**Task directions:** Pick out each line of the records that includes the string "podman", and copy it.

[The data — start]

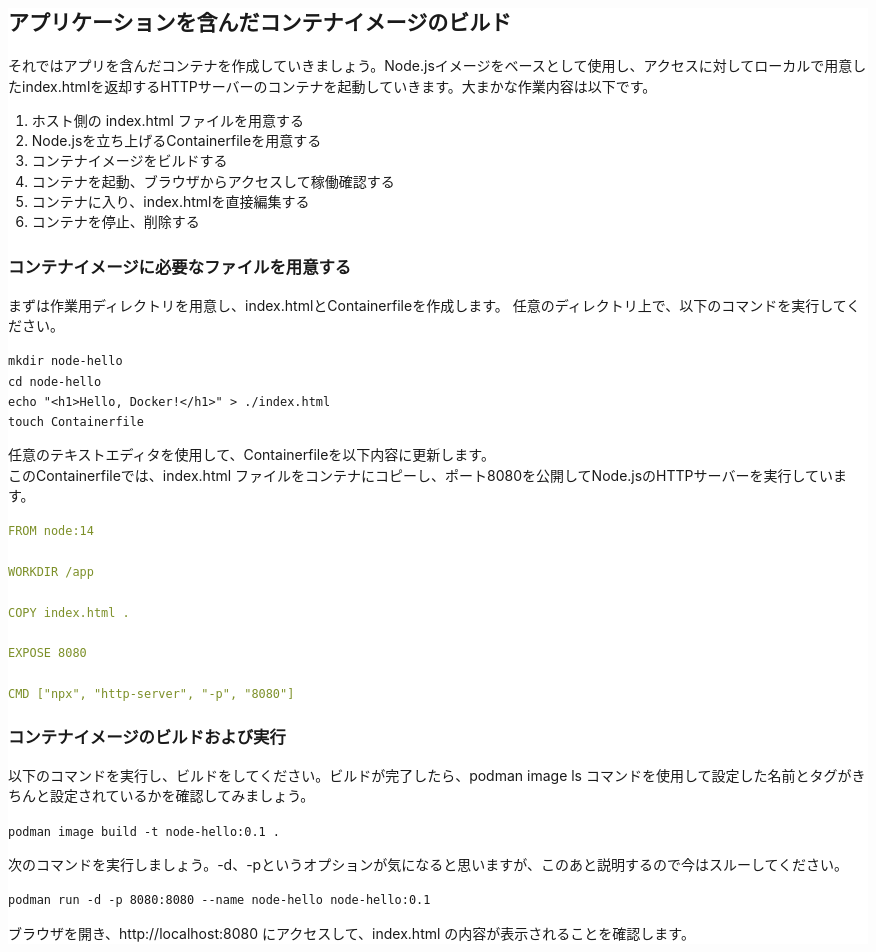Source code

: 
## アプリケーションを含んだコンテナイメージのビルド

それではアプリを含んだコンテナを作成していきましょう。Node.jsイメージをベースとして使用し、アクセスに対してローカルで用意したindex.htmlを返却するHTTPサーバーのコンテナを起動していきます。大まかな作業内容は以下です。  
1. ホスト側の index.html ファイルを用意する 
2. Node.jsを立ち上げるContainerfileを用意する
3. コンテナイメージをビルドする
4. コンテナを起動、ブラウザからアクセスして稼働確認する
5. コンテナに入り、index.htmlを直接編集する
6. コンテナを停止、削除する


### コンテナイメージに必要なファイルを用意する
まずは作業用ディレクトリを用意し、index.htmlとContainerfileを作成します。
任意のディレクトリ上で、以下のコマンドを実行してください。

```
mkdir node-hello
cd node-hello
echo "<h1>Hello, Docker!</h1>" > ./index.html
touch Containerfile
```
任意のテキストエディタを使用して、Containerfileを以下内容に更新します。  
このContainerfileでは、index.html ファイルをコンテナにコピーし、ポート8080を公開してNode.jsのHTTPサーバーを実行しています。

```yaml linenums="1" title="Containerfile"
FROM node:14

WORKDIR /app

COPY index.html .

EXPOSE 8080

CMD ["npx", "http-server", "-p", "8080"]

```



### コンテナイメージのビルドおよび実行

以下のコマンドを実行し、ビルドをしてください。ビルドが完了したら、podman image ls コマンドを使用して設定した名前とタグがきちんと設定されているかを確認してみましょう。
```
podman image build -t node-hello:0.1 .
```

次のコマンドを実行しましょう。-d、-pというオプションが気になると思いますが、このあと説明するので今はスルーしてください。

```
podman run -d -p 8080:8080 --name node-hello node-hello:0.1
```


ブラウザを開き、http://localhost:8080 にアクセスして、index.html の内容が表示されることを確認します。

[The data — finish]

**Result for this exercise:**
以下のコマンドを実行し、ビルドをしてください。ビルドが完了したら、podman image ls コマンドを使用して設定した名前とタグがきちんと設定されているかを確認してみましょう。
podman image build -t node-hello:0.1 .
podman run -d -p 8080:8080 --name node-hello node-hello:0.1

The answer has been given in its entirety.